Lighting in underwater photography is very different compared to on land. Strobes are used for two reasons;
- To add colour back into an image, even if there is sufficient ambient light. The deeper you go, the more colours you lose. This is why you seen some photos taken underwater that are very blue.
- To add light to a subject where there is not enough and the image would be under exposed.
This image was taken with the aid of the video strobe (you can see the blue shadows in the sand).
When I'm diving, I have my main camera for still photos and a GoPro Hero4 Black mounted on top of the main camera housing. I also have a small video light to use when the red filter isn't appropriate as well as an Inon strobe for still photography for the main camera.
The GoPro by default gives this wide-angle view of a subject which allows you to get closer to larger subjects and keep more of it in frame.

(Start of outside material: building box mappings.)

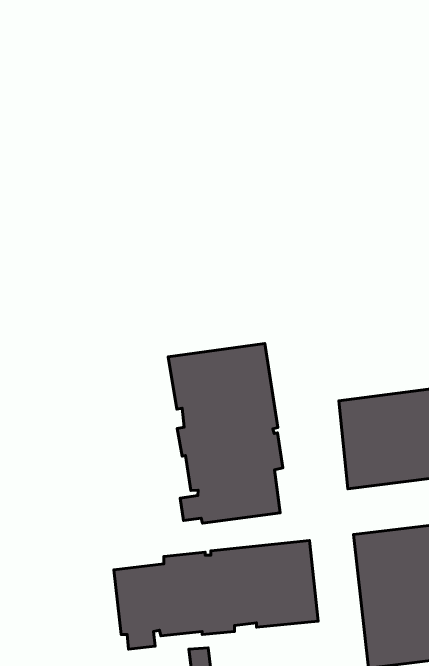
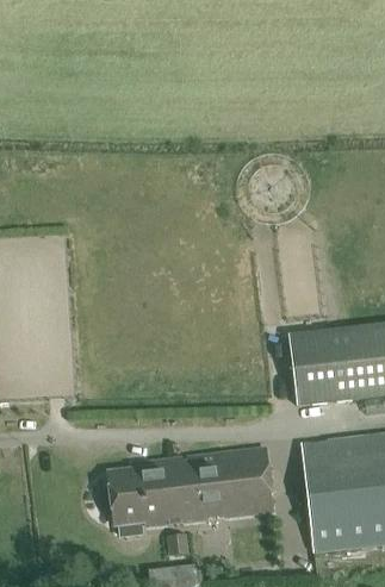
building: [168,344,283,523] -> none

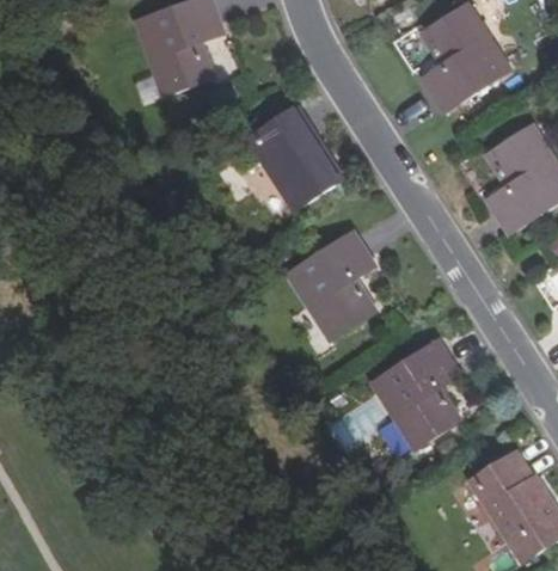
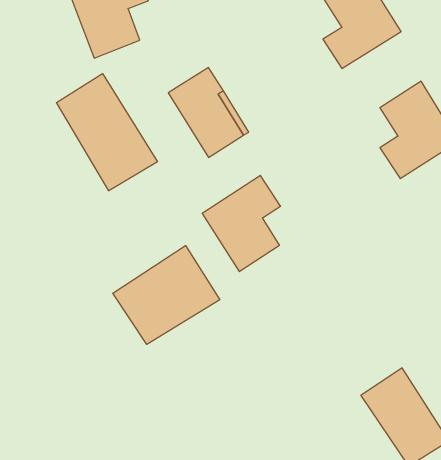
building: none -> [56,74,157,191]
building: none -> [113,246,220,344]
building: [370,342,460,450] -> none

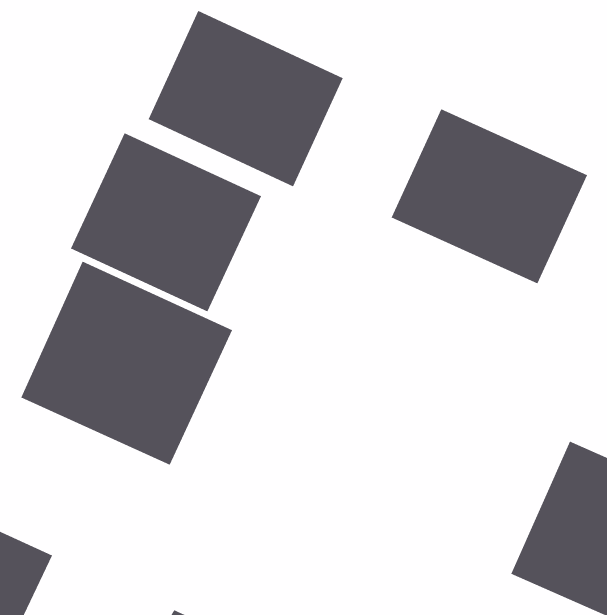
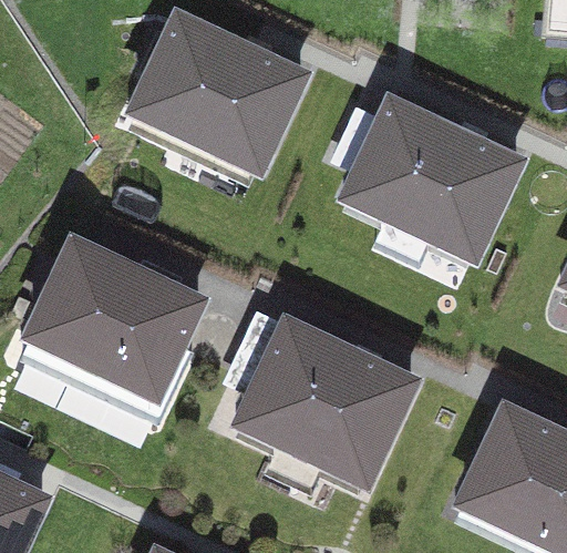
building: [70,132,262,313] -> none
building: none -> [233,314,419,487]

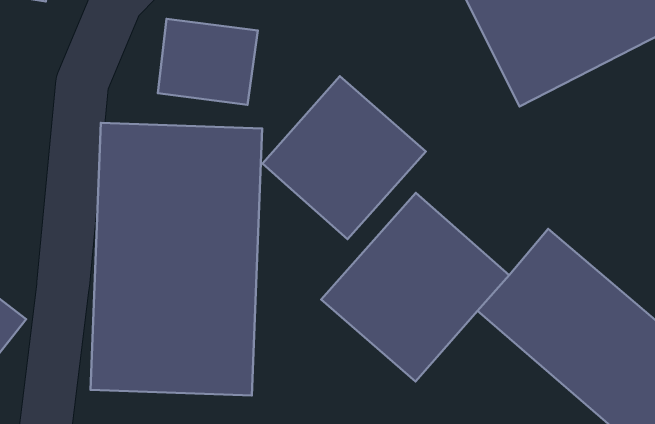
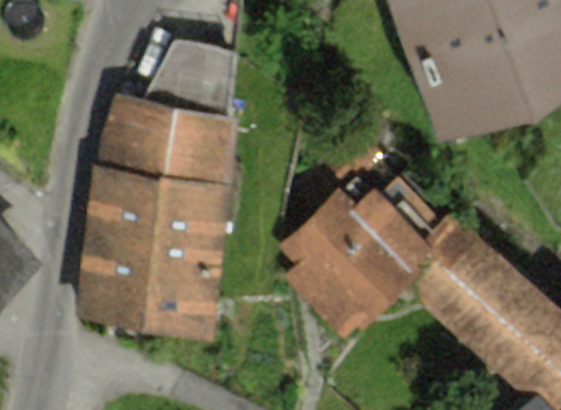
building: [262,76,426,239] -> none

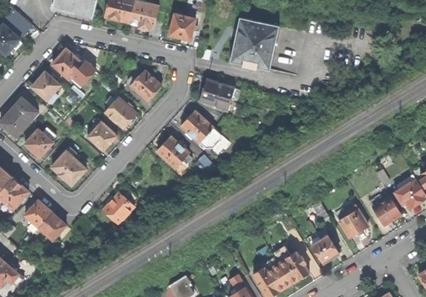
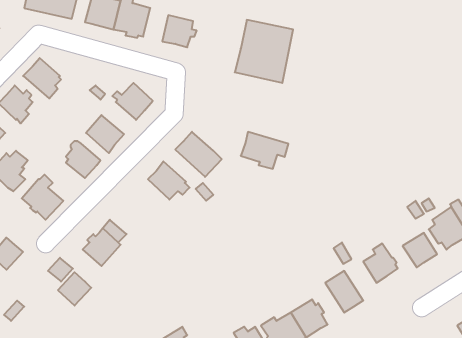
building: [200,79,240,110] -> [241,132,288,169]
building: [38,212,66,240] -> [58,272,91,306]

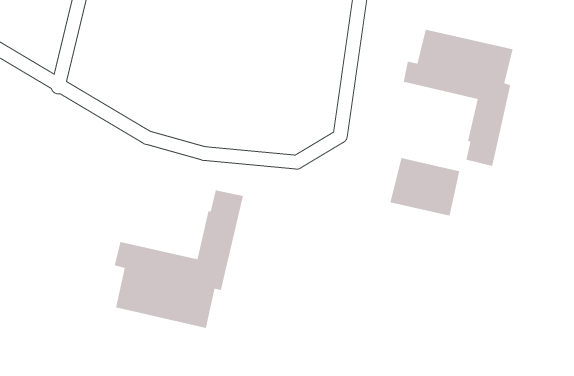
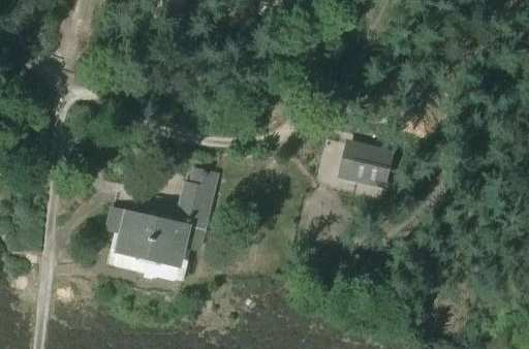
building: [403,29,513,167] -> none

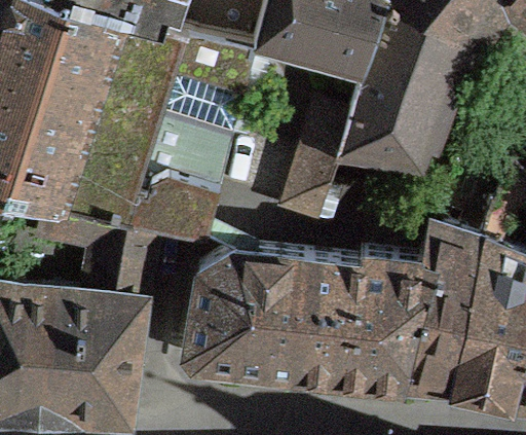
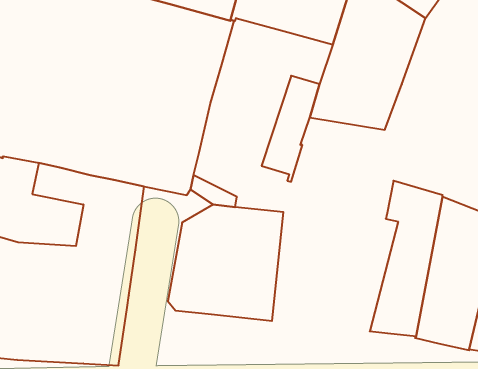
building: [298,257,435,390] -> none

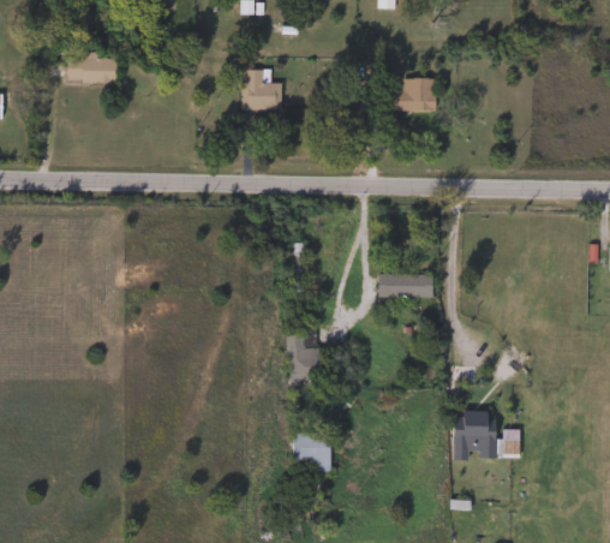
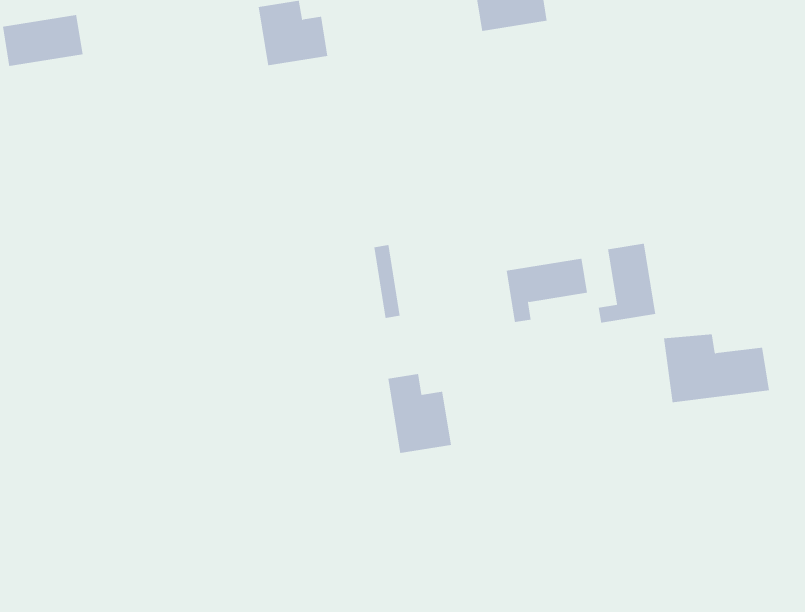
building: none -> [598,243,656,323]
building: [453,412,520,459] -> [663,334,770,403]
building: [293,431,330,472] -> none

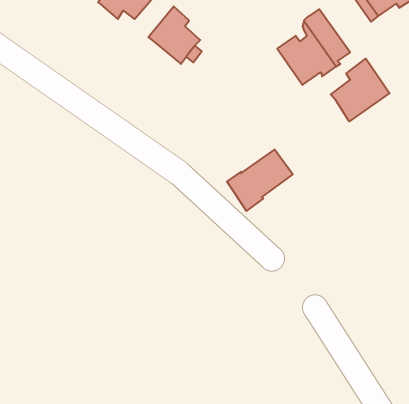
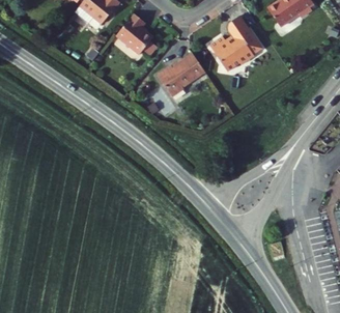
building: [331,59,390,121] -> none
building: [227,149,293,211] -> [158,53,206,98]

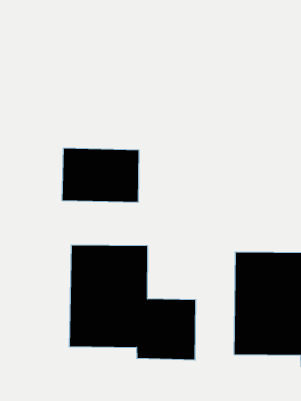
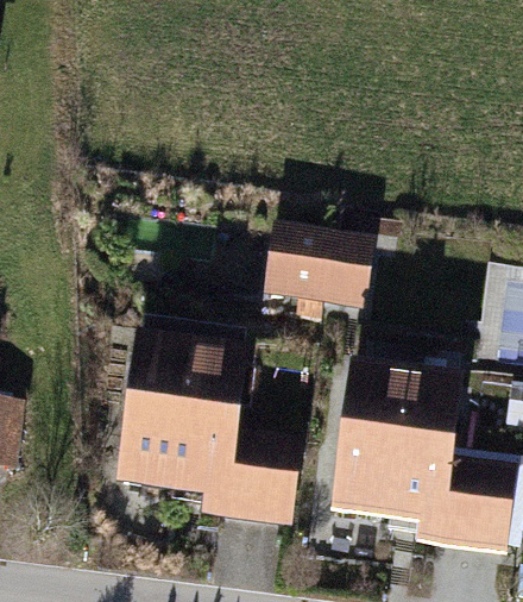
building: [62,148,139,202] -> [265,225,372,305]

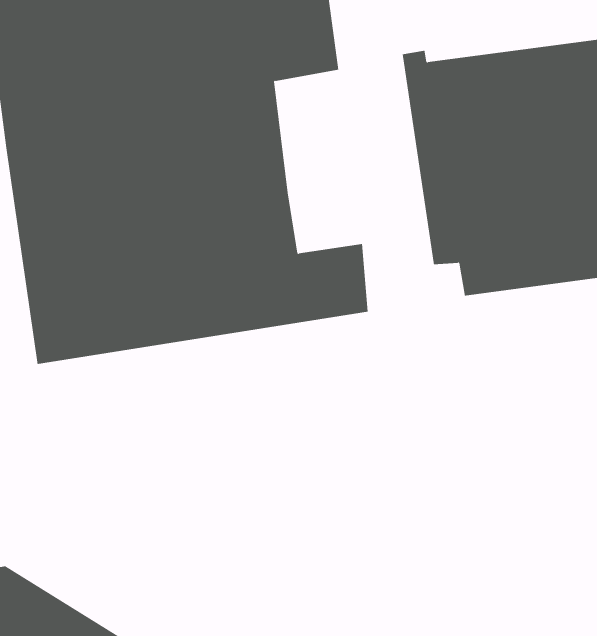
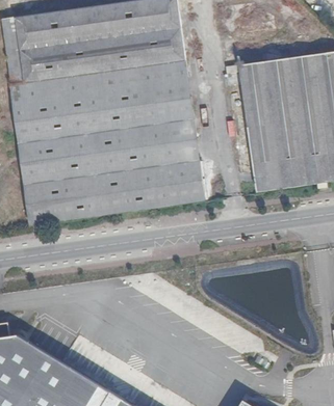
building: none -> [157,71,204,168]

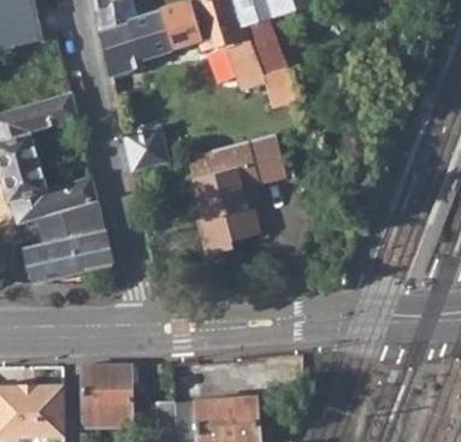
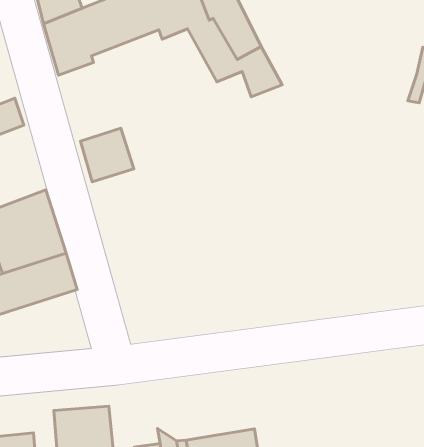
building: [189,135,286,253] -> none

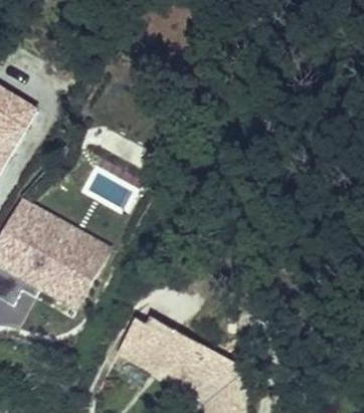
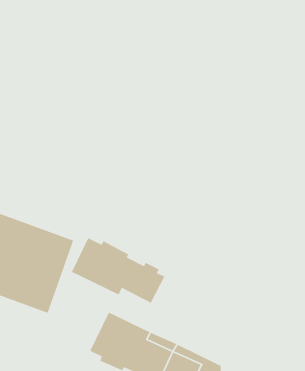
building: none -> [71,237,166,304]

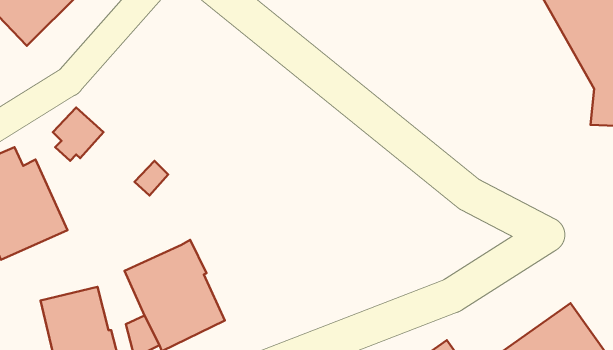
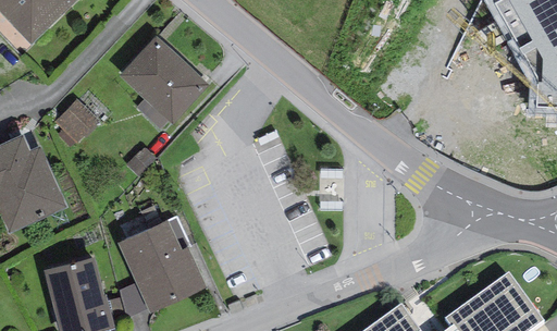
building: none -> [119,36,209,128]

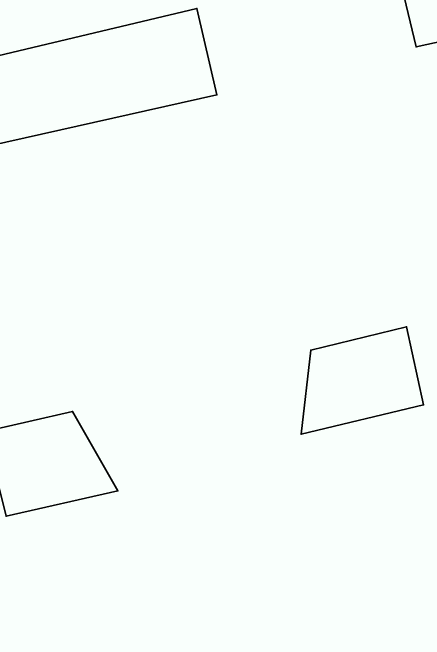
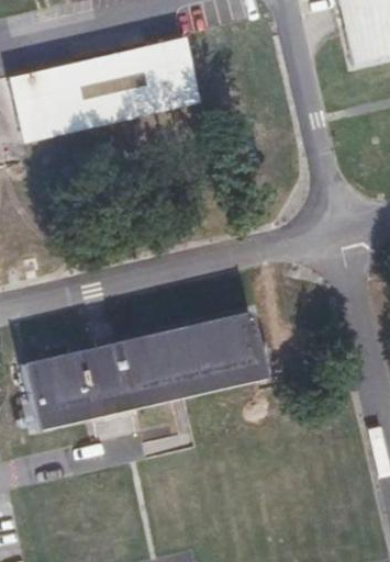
building: [301,327,423,434] -> none
building: none -> [96,311,267,408]

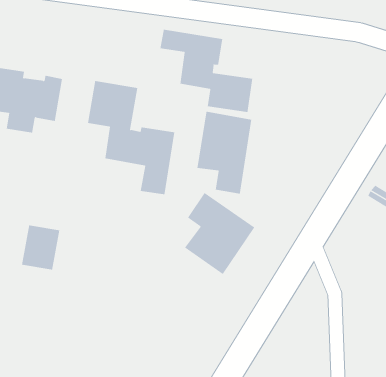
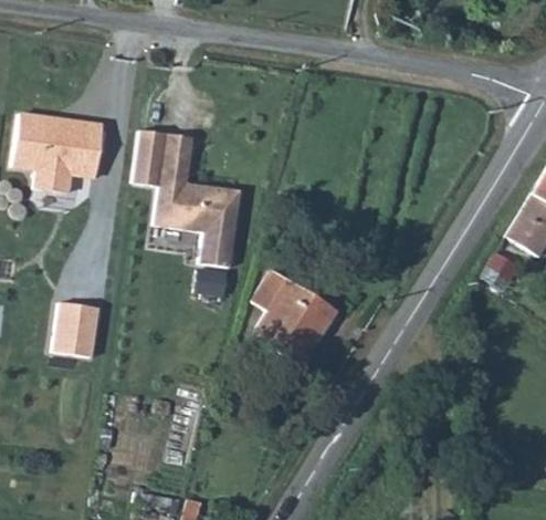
building: [160,29,253,113] -> none
building: [197,111,252,194] -> none

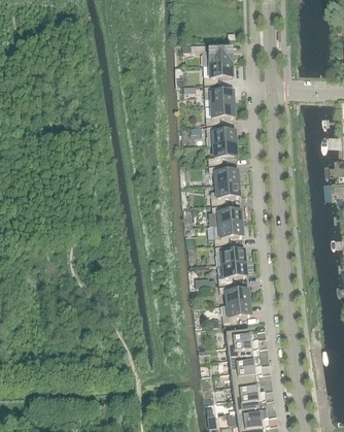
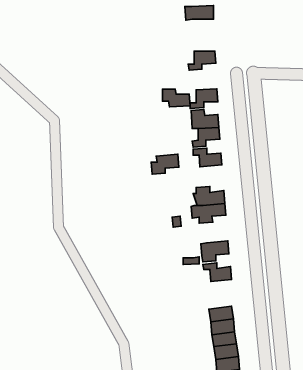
building: [201,48,231,64] -> [185,5,213,20]
building: [204,85,233,103] -> [162,89,190,107]
building: [210,181,239,202] -> [151,154,179,174]
building: [214,244,244,264] -> none
building: [220,301,250,323] -> none

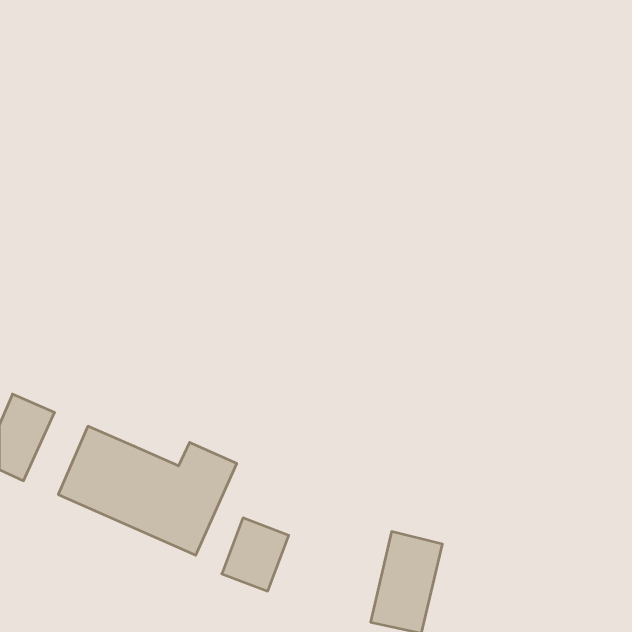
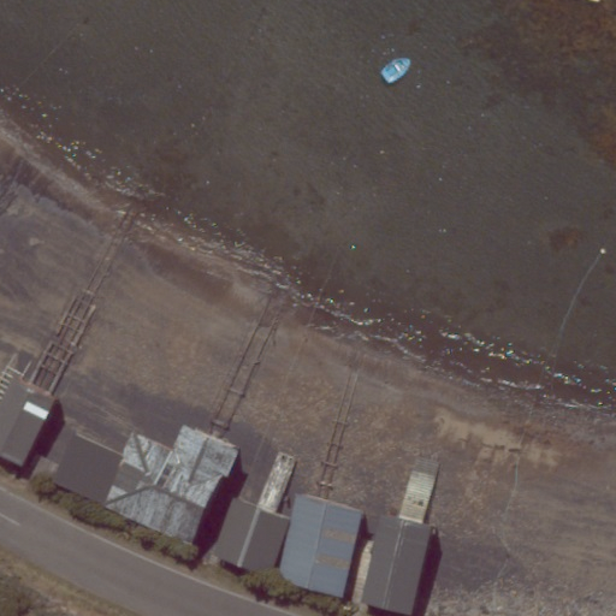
building: none -> [276,494,362,598]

For this image, I shot a few seconds of video at 4K (60 frames / second) and was able to select the best still image from the clip.
When diving, you never really know what you are going to find and where there is a current like you often find in Cozumel, you have to take the shot as you pass by the subject. It isn't always possible to reposition yourself.
For underwater photos, I just try to follow a couple of guidelines and see how the images turn out:
- Always get the eyes in focus
- Avoid taking photos from above the subject (this rarely works)
- Always get as close to the subject as possible
I usually end of taking loads of photos of different things I see on a dive and delete a significant number of them. Generally, the inspiration is based on what I see and if I can get in a good position to take the shot. Consideration has to be given to the subject as many marine animals will swim off if you go anywhere near them. Fortunately, the Caribbean Spiny Lobster isn't one of them so you can get quite close.
I rarely, if ever take still images with a GoPro. Instead, I will shot a few seconds of video at the highest resolution the camera can offer, in this case 4K. Running at 60 frames per second allows me to pick the best possible capture and export it as a still image. The only draw back to this process is I don't have a RAW image, only a JPG which does limit what I can achieve in post processing to a degree.
In my camera bag
My underwater camera gives me a great deal of flexibility without being too heavy to carry around. The main parts are attached to the main camera housing so the only additional things I carry and may use are a "selfie stick" for my GoPro although I don't use this if there is a current. The other accessory is a piece of white plastic about A5 size. I use this to calibrate the main camera white balance when taking pictures at shallow dive sites (down to around 15m / 45ft). This is an alternative to using a flash.
For underwater photography, it is important your diving skills are as good as your photography skills. You should always be conscious of the immediate surrounds and not have to rely on standing on coral or grabbing hold to of the reef to steady yourself. There are plenty of small creatures you may not even see so don't potentially destroy things for a photo. Sometimes, you just have to accept you can't get the shot you want and move on.